A dazzling, edgy, laugh-out-loud memoir from the award-winning poet and novelist that reflects on writing, drinking, dating, and more.
Kim Addonizio is used to being exposed. As a writer of provocative poems and stories, she has encountered success along with snark: one critic dismissed her as 'Charles Bukowski in a sundress.' ('Why not Walt Whitman in a sparkly tutu?' she muses.) Now, in this utterly original memoir in essays, she opens up to chronicle the joys and indignities in the life of a writer wandering through middle age.
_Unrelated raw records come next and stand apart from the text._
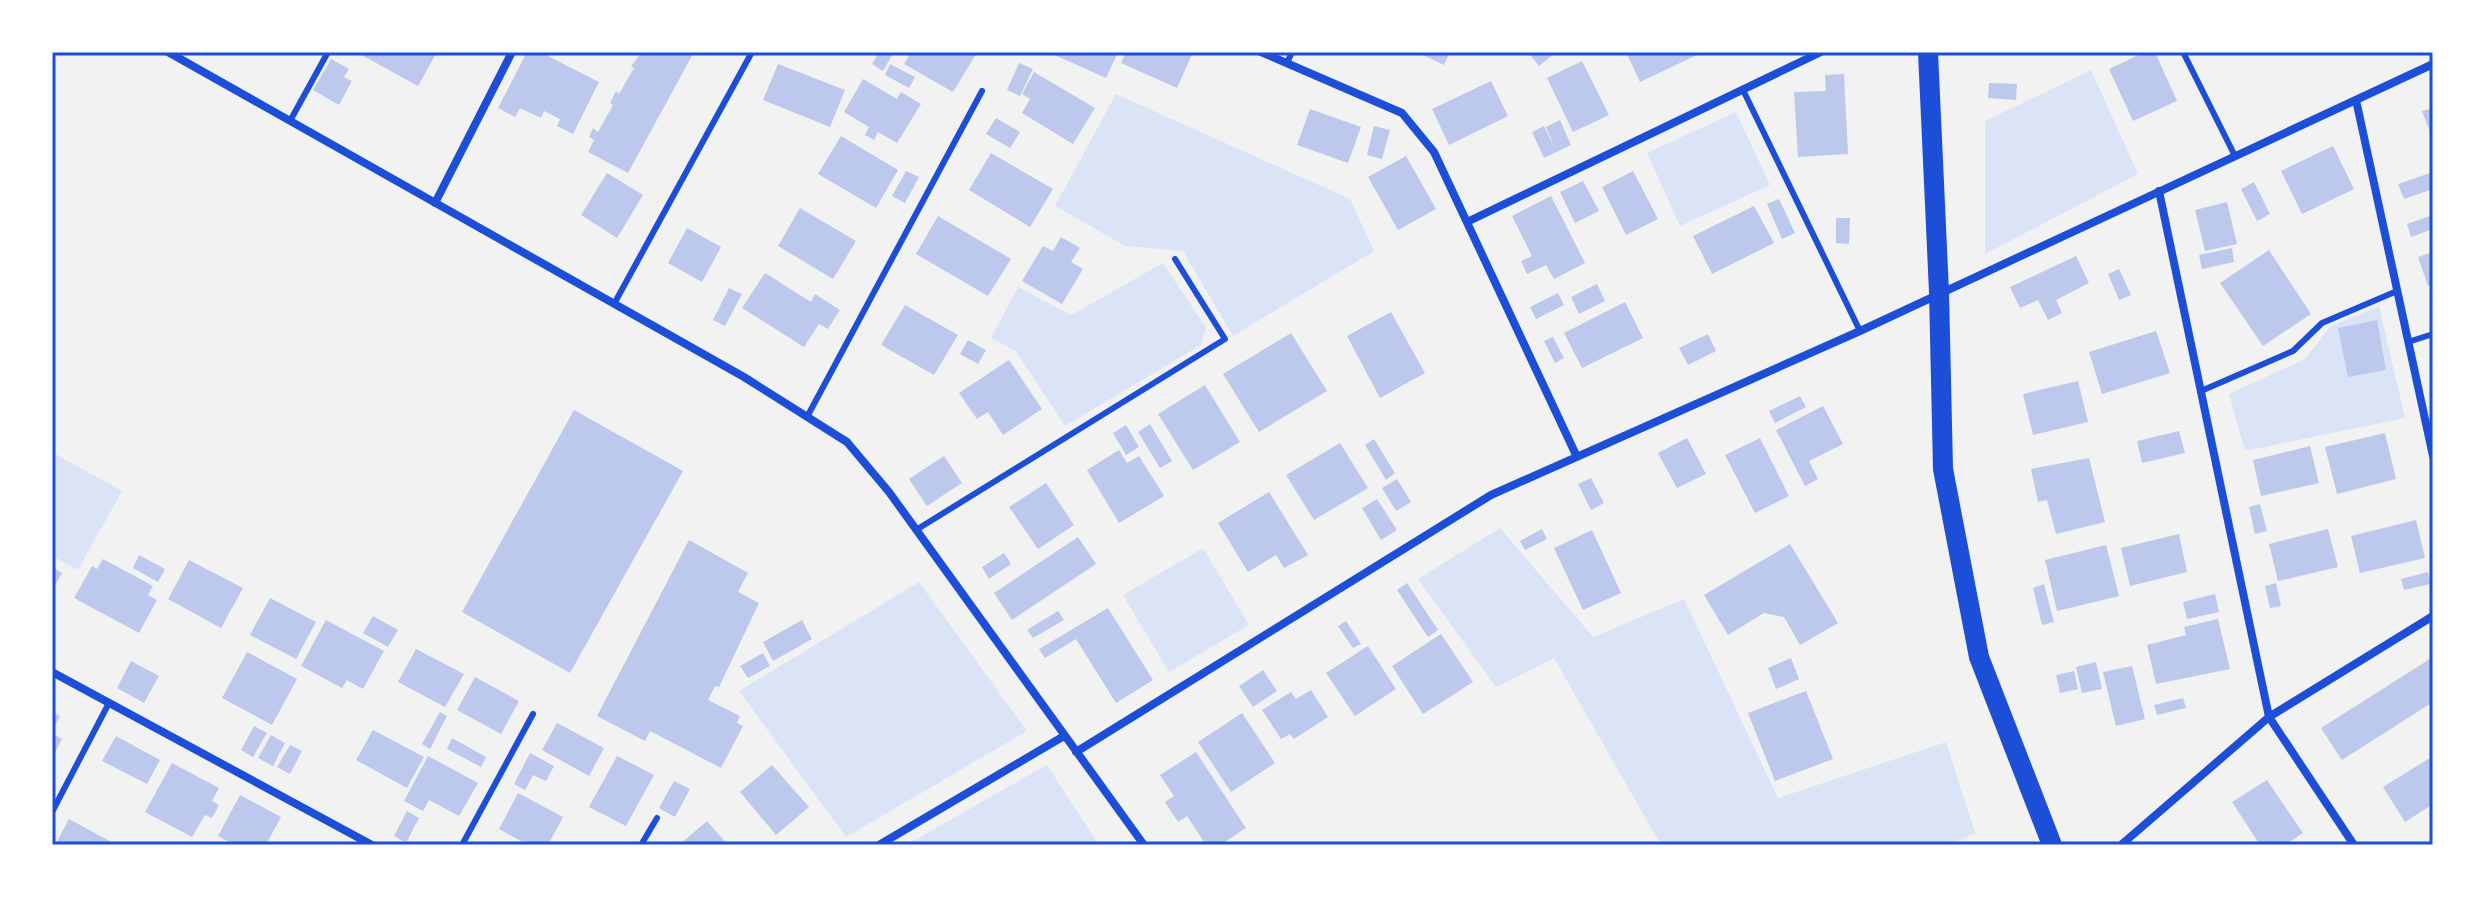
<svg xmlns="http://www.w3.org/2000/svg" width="2485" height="897" viewBox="0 0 2485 897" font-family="Inter,sans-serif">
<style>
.green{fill:#dbe4f7}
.building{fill:#bdc9ec}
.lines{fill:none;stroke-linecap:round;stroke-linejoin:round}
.service{stroke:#1d4ed8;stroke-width:6}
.minor{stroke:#1d4ed8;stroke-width:8}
.primary{stroke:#1d4ed8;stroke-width:20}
.neatline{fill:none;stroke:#1d4ed8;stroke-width:3}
</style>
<rect width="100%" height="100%" fill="#f2f2f2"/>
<path class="green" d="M2091 70 2138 174 1985 254V121Z
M1116 94 1350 199 1374 251 1233 336 1183 251 1125 246 1055 206Z
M1736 112 1770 185 1680 226 1647 153Z
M1163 263 1206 328 1201 345 1065 426 1016 351 991 338 1018 287 1071 315Z
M2379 306 2405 418 2245 451 2229 394 2305 359 2331 326Z
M52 452 122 491 78 570 52 556Z
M1500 528 1593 637 1684 599 1778 798 1946 742 1975 833 1949 845H1661L1554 658 1496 687 1418 579Z
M1203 548 1249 625 1169 672 1123 595Z
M919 582 1027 731 846 837 739 691Z
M1047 765 1099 845H906Z"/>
<path class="building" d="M356 52H437L418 86Z
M527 52H540L599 82 573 134 557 126 560 119 544 111 541 118 520 108 515 117 498 108Z
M642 52H694L628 173 588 152 594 140 589 137 593 128 598 132 613 105 610 103 616 91 619 94 634 68 631 66Z
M879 52 892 55 883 71 872 64Z
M911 52H973L976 54 953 92 904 64Z
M1048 52H1118L1106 78Z
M1126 52H1193L1177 88 1121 63Z
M1417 52H1450L1444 65Z
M1528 52H1556L1539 66Z
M1626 52H1703L1640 82Z
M2145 52H2155L2177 101 2133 121 2109 69Z
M331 59 349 69 344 77 352 81 339 105 313 90Z
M1582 61 1609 115 1573 132 1547 78Z
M1019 63 1033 69 1020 96 1007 90Z
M778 64 845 90 830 127 763 100Z
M890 64 915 77 909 88 885 75Z
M1034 72 1095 108 1073 144 1022 113 1030 99 1022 94Z
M1844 74 1848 154 1798 157 1794 92 1826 91 1825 75Z
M863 79 897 99 901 92 921 104 897 143 878 132 874 140 865 135 869 127 844 112Z
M1491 81 1508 116 1449 145 1432 109Z
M1989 83 2017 84 2016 100 1988 98Z
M2433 108V140L2422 111Z
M1310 109 1361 127 1348 163 1297 145Z
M996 118 1020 132 1010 148 986 134Z
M1560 120 1571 145 1544 158 1532 132 1544 126 1554 147 1546 127Z
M1374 126 1390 130 1382 159 1367 155Z
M841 136 898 170 876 208 818 174Z
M2333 146 2354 189 2302 214 2281 171Z
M991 153 1053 189 1030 227 969 190Z
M1406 156 1436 209 1398 230 1368 177Z
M906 171 919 177 905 203 892 196Z
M1633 171 1658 219 1626 235 1602 187Z
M2433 172V189L2404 199 2398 184Z
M607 173 643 195 617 238 581 215Z
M1583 181 1599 211 1575 223 1560 192Z
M2254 182 2270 214 2257 221 2241 189Z
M1551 196 1585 263 1554 279 1546 265 1527 274 1521 261 1532 256 1512 216Z
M1779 199 1795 233 1782 239 1767 204Z
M2227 202 2237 244 2205 251 2195 210Z
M1754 206 1774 243 1712 274 1693 236Z
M800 208 856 241 833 279 778 246Z
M2433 215V229L2411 237 2407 224Z
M938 216 1011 259 988 296 916 254Z
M1836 218H1850L1849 244 1836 243Z
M687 228 721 247 702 282 668 263Z
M1061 237 1080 248 1071 262 1083 269 1062 304 1022 281 1043 246 1053 251Z
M2232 248 2234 262 2202 269 2199 255Z
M2269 250 2311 314 2263 346 2220 283Z
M2433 252V284L2428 286 2418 257Z
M2076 256 2089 283 2056 300 2062 313 2048 320 2038 300 2020 308 2010 287Z
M2119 269 2131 295 2119 300 2108 274Z
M765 273 811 302 815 294 840 310 828 329 819 324 804 347 742 308Z
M1597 284 1605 301 1579 314 1571 297Z
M729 288 742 294 725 326 713 320Z
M1558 293 1564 305 1536 319 1530 307Z
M1625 302 1643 338 1582 368 1564 333Z
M905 305 958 335 934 375 881 345Z
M1391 312 1425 373 1380 398 1347 336Z
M2377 320 2386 370 2348 377 2338 328Z
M2156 331 2170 373 2102 394 2089 352Z
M1291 333 1327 391 1259 432 1223 374Z
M1708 334 1716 351 1688 365 1679 348Z
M1553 337 1564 358 1555 363 1544 341Z
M968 340 986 350 978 364 960 354Z
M1009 360 1042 409 1003 435 988 412 977 419 959 393Z
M2078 381 2088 422 2033 435 2023 394Z
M1205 385 1240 442 1193 470 1158 414Z
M1800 396 1806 407 1775 423 1769 411Z
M1823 406 1843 444 1809 461 1818 479 1805 486 1776 430Z
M574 410 683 471 570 673 462 612Z
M1150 424 1172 461 1160 468 1138 432Z
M1126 425 1139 447 1126 455 1113 433Z
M2179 431 2185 453 2142 463 2137 441Z
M2385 433 2396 479 2337 494 2325 447Z
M1687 438 1706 474 1677 488 1658 453Z
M1760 438 1789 496 1755 513 1725 455Z
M1374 439 1395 473 1386 480 1365 445Z
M1340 443 1368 488 1314 520 1286 475Z
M2310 446 2319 483 2261 496 2253 460Z
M1119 450 1127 463 1139 456 1164 496 1119 523 1087 470Z
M944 456 962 483 927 506 909 479Z
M2089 458 2105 522 2056 534 2047 500 2038 502 2031 469Z
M1591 478 1604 503 1591 510 1578 484Z
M1397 479 1411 502 1396 511 1382 488Z
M1046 483 1074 525 1038 549 1009 507Z
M1269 492 1308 555 1284 568 1276 555 1248 572 1218 523Z
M1377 499 1397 530 1381 540 1362 508Z
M2260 504 2267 531 2255 534 2249 507Z
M2416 520 2425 558 2360 573 2351 536Z
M1542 529 1547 539 1525 550 1520 541Z
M2328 529 2338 567 2278 581 2269 544Z
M1592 530 1621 593 1583 610 1554 548Z
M2179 534 2187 572 2130 586 2121 548Z
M1078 537 1096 564 1012 620 994 593Z
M689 540 748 573 738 592 759 603 719 687 715 686 708 700 740 716 737 723 743 726 721 768 650 731 645 741 597 716Z
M1790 544 1838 623 1800 645 1784 617 1764 613 1728 635 1704 595Z
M2106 545 2119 596 2057 611 2045 560Z
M1004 553 1011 564 989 579 982 567Z
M139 555 165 569 158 582 133 568Z
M103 559 153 586 148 595 157 600 139 633 74 598 92 566 97 569Z
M189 560 243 588 221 628 168 599Z
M52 567 62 573 52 591Z
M2428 572 2430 584 2404 590 2401 579Z
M1407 583 1438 630 1428 637 1397 590Z
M2276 583 2281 606 2270 608 2265 586Z
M2044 584 2054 622 2042 625 2033 588Z
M2215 594 2219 612 2187 619 2183 602Z
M270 598 316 622 296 659 250 635Z
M1108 608 1153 680 1116 703 1076 639 1045 658 1039 649Z
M1058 611 1064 620 1033 638 1027 630Z
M373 616 398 630 388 647 363 633Z
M2218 619 2230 669 2156 684 2147 645 2186 635 2184 627Z
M326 620 384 651 363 689 347 680 342 688 301 666Z
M802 620 812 639 773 661 763 642Z
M1346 621 1361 644 1353 648 1338 626Z
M1441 634 1473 682 1423 714 1392 666Z
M1368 646 1396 689 1355 716 1326 673Z
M416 649 464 674 445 707 398 682Z
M247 652 297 679 272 725 222 698Z
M763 653 770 666 748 678 740 666Z
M2433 657V702L2342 760 2321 728Z
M1791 658 1799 679 1776 689 1768 668Z
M131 661 159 676 144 703 117 688Z
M2096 662 2102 689 2082 693 2076 667Z
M2132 666 2145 719 2116 726 2103 672Z
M1263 670 1277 691 1253 707 1239 686Z
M2074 671 2078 689 2060 693 2056 675Z
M475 677 519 701 501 734 457 710Z
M1311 690 1328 717 1294 739 1290 734 1281 739 1262 710 1291 692 1296 699Z
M1806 691 1833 759 1775 781 1748 713Z
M2183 698 2186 708 2157 715 2154 705Z
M52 712 60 716 52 733Z
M440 712 447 716 430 749 422 744Z
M1242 713 1275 763 1231 792 1198 742Z
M557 723 604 748 589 776 542 750Z
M254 726 267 733 253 757 241 750Z
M373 730 424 757 407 788 356 760Z
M52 733 62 739 52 758Z
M271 735 285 743 273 766 258 758Z
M116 736 160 760 147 784 102 761Z
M452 738 486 757 481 767 447 749Z
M290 745 302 751 290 774 277 767Z
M1196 752 1246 828 1220 845H1206L1187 816 1178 822 1165 802 1174 796 1160 775Z
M530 753 554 766 546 781 533 775 525 790 514 784Z
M428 756 478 783 459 816 429 800 423 811 404 801Z
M617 756 654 775 626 826 589 807Z
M2433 756V804L2405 822 2383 787Z
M172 763 219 788 212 801 219 805 212 818 205 815 192 837 145 812Z
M772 765 809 807 776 835 740 792Z
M2267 780 2303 833 2285 845H2260L2232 802Z
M674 781 690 789 675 817 659 808Z
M518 793 563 817 548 845H528L499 829Z
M240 795 281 817 266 845H235L218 836Z
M407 811 419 818 406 843 394 836Z
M69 819 117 845H55Z
M707 821 728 845H679Z"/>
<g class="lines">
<path class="service" d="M2183 52 2235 156
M1287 63 1292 52
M1743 90 1860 331
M290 121 328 52
M614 304 752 52
M2408 342 2433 334
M2201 391 2293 351 2322 323 2397 291
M807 417 982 91
M916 530 1225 339 1175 259
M52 812 109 703
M462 845 533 714
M641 845 657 818"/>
<path class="minor" d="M168 52 744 377 847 442 889 492 1144 845
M1261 52 1402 113 1434 152 1577 457
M2356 100 2433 456
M2159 191 2269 717 2354 845
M435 203 512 52
M1467 222 1821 52
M52 672 372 845
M1076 752 1491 495 1860 331 2433 64
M879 845 1064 736
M2121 845 2269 717 2433 616"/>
<path class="primary" d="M1928 52 1939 292 1943 469 1979 657 2052 845"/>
</g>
<rect width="2485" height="897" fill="none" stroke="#ffffff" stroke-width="108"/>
<rect x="54" y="54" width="2377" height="789" class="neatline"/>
</svg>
Addonizio vividly captures moments of inspiration at the writing desk (or bed) and adventures on the road-from a champagne-and-vodka-fueled one-night stand at a writing conference to sparsely attended readings at remote Midwestern colleges. Her crackling, unfiltered wit brings colorful life to pieces like 'What Writers Do All Day,' 'How to Fall for a Younger Man,' and 'Necrophilia' (that is, sexual attraction to men who are dead inside). And she turns a tender yet still comic eye to her family: her father, who sparked her love of poetry; her mother, a former tennis champion who struggled through Parkinson's at the end of her life; and her daughter, who at a young age chanced upon some erotica she had written for Penthouse.
At once intimate and outrageous, Addonizio's memoir radiates all the wit and heartbreak and ever-sexy grittiness that her fans have come to love-and that new readers will not soon forget.